ProcessInstanceQuery piQuery = ProcessInstanceQuery.findForProcess("AccountOpening");
piQuery.where( DataFilter.isEqual("Customer", "lastname", "Smith");
int resultCount = queryService.getProcessInstancesCount( piQuery );

The above code snippet queries for the number of instances of the Account Opening process for a customer with lastname 'Smith'. Here's another example using an ActivityInstanceQuery.

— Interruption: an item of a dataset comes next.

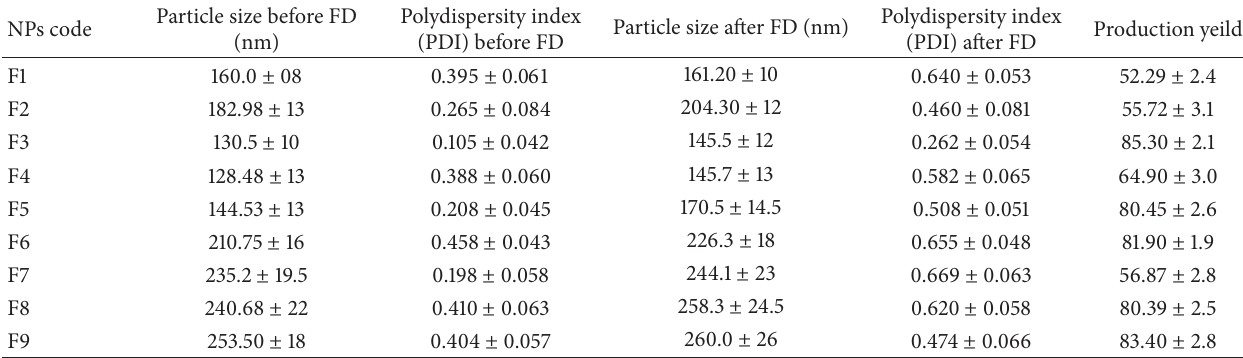
Table 4: Particle size, PDI of CsA loaded NPs after and before freeze drying (FD) and production yield of NPs.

ActivityInstanceQuery aiQuery = ActivityInstanceQuery.findInState( ActivityInstanceState.Hibernated );
aiQuery.where( ActivityFilter.forProcess("AccountOpening", "WaitingForSignedContract") );
Calendar cal = Calendar.getInstance();
cal.add( Calendar.DAY_OF_MONTH, -1 );
cal.set( Calendar.HOUR_OF_DAY, 8 );
aiQuery.where( ActivityInstanceQuery.START_TIME.lessThan(cal.getTimeInMillis()) );
ActivityInstances instances = queryService.getAllActivityInstances( aiQuery );

In this example the query would retrieve all instances of the WaitingForSignedContract activity belonging to the Account Opening process which are currently in a hibernated state. An additional filter is applied to find only those instances that were created before 8:00 AM yesterday. This kind of query could be interesting in a test scenario where you would not expect to find any instances, because an escalation timer had been created for this activity in the process model. This query returning any instances would then indicate that the escalation did not work.

General Discussion

Every business process is unique in a way and even though testing all of its aspects could be automated, the efforts needed to do so vary greatly and in practice it's not always worth it. Therefore, how to use the approaches and API calls presented in this article needs to be discussed differently from project to project. A lot of times it may even be cheaper to rely on a larger number of people to cover testing the fully integrated system than to invest into writing automated test cases.